Installed from GitHub — not yet on PyPI (planned):

pip install "git+https://github.com/StanfordAI4HI/kpe-py.git"

Example usage

from kpe import kpe
from kpe.data import load_kpe_toy

d = load_kpe_toy()
res = kpe(d["X"], d["A"], d["Y"], d["propensity"],
          n_shuffles=100, n_folds=6, random_state=0)
print(res.summary())

See Getting started for a short example on the bundled kpe_toy dataset, and the JobCorps and Joke vignettes for dataset-specific analyses.

Estimators

All three estimators share the same argument signature and return a KPEResult dataclass.

kpe()

Inputs. X is an (n, d) covariate matrix. A is a length-n integer vector of observed actions in {0, ..., K-1}. Y is a length-n numeric vector of observed outcomes. propensity is a scalar, length-n vector, or (n, K) matrix giving p(A | X) for the observed action; it is required when is_rct=True (the default) and ignored when is_rct=False (the propensity is then fit on the nuisance folds). Additional keyword arguments include n_shuffles, n_folds, n_nuisance_folds, is_rct, contextual_policy, best_arm, reward_model, propensity_model, policy_features, n_jobs, random_state, and verbose.

Output. A KPEResult object.

Computation. The K-Fold Personalization Estimator of Li and Brunskill (2026), in the two-fold shared-nuisance variant: for each of n_shuffles random partitions of the data into n_folds folds, all nuisances — the reward model, contextual policy, best-arm learner, and (when is_rct=False) the propensity — are fit on a shared set of n_nuisance_folds folds, and the AIPW influence function of Eq. S17 is evaluated on the held-out block of the remaining n_folds - n_nuisance_folds folds. The blocks tile the folds without overlap, so each sample is evaluated exactly once per shuffle. The default n_nuisance_folds = n_folds - 1 gives leave-one-fold-out: with n_folds = 6, every nuisance is fit on 5/6 of the data and evaluated on the held-out 1/6, rotated six times. The Algorithm-1 variance decomposition combines the per-shuffle (psi_hat, sigma_hat) pairs into a point estimate, standard error, one-sided upper-tail t-test p-value, and 95% Wald confidence interval.

train_eval()

Inputs. Same signature as kpe(). The n_folds argument is accepted for symmetry and is ignored.

Output. A KPEResult object. policy_stability and overall_stability are returned as NaN because each shuffle evaluates a different randomly-chosen held-out half, so per-sample policy agreement across shuffles is not well-defined.

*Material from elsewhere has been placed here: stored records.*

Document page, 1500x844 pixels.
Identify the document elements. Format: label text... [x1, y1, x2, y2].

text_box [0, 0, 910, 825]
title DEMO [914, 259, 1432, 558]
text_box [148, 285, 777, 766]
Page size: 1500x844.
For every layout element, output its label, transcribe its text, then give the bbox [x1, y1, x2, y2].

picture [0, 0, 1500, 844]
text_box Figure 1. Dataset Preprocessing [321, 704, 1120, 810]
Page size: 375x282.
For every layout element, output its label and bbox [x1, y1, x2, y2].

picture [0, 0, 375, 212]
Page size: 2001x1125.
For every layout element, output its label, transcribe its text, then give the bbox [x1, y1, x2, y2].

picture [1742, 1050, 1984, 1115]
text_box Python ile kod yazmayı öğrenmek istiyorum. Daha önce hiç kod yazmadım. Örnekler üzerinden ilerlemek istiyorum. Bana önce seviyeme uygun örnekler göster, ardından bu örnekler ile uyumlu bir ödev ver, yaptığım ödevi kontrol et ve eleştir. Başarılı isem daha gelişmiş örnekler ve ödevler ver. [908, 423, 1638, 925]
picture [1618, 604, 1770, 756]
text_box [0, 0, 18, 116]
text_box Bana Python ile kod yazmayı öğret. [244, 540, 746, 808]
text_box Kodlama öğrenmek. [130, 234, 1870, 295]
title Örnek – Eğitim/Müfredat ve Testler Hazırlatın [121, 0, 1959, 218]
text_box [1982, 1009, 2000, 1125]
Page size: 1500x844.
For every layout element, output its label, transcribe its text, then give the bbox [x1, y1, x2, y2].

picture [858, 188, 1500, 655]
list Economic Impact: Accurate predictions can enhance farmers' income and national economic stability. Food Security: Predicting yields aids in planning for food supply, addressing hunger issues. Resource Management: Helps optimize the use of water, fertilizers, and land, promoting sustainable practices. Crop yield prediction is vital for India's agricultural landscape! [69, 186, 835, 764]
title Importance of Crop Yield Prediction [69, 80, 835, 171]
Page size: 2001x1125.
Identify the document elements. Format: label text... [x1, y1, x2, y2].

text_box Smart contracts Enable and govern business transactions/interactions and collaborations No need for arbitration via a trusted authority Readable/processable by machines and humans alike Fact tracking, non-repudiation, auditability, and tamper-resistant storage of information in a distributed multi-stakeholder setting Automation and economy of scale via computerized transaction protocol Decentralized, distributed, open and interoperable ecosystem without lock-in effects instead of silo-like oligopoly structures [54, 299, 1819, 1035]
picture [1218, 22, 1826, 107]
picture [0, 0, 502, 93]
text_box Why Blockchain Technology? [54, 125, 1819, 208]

Computation. On each of n_shuffles random 50/50 splits of the data, the reward, contextual-policy, and best-arm learners are estimated on one half and the AIPW influence function of Eq. S17 is evaluated on the other half. The Algorithm-1 variance decomposition is applied to the per-shuffle (psi_hat, sigma_hat) pairs using n / 2 as the effective sample size for the t-test denominator.

papd()

Inputs. Same signature as kpe(). The n_folds and reward_model arguments are accepted for symmetry and are ignored; papd() always uses 3 folds and does not fit a reward model.

Output. A KPEResult object.

Computation. Implementation of the Population Average Prescriptive Difference of Imai and Li (2023), specialized to the case where one policy class is restricted to providing a single best arm for all individuals, as described in Li and Brunskill (2026, Eq. S18). On each of n_shuffles random 3-fold partitions, the contextual policy and best-arm learner are trained on two folds and the test-fold-centered inverse-propensity statistic

\[ \psi_i = \frac{\mathbf{1}\{A_i = \pi(X_i),\; \pi_0 \neq \pi(X_i)\} - \mathbf{1}\{A_i = \pi_0,\; \pi_0 \neq \pi(X_i)\}} {p(A_i \mid X_i)}\,\bigl(Y_i - \bar Y_{\text{test}}\bigr) \]

is computed on the held-out fold. The Algorithm-1 variance decomposition is applied to the per-shuffle (psi_hat, sigma_hat) pairs.

Sibling R package

An R implementation with matching argument names and return fields is available at StanfordAI4HI/kpe-r (documentation: https://stanfordai4hi.github.io/kpe-r/).

Citation

Li, Z. and Brunskill, E. (2026). A Statistical Test for the Benefits of Personalizing Interventions.

License

kpe-py is released under the MIT License — provided "as is", without warranty of any kind; the authors are not liable for any claim or damages.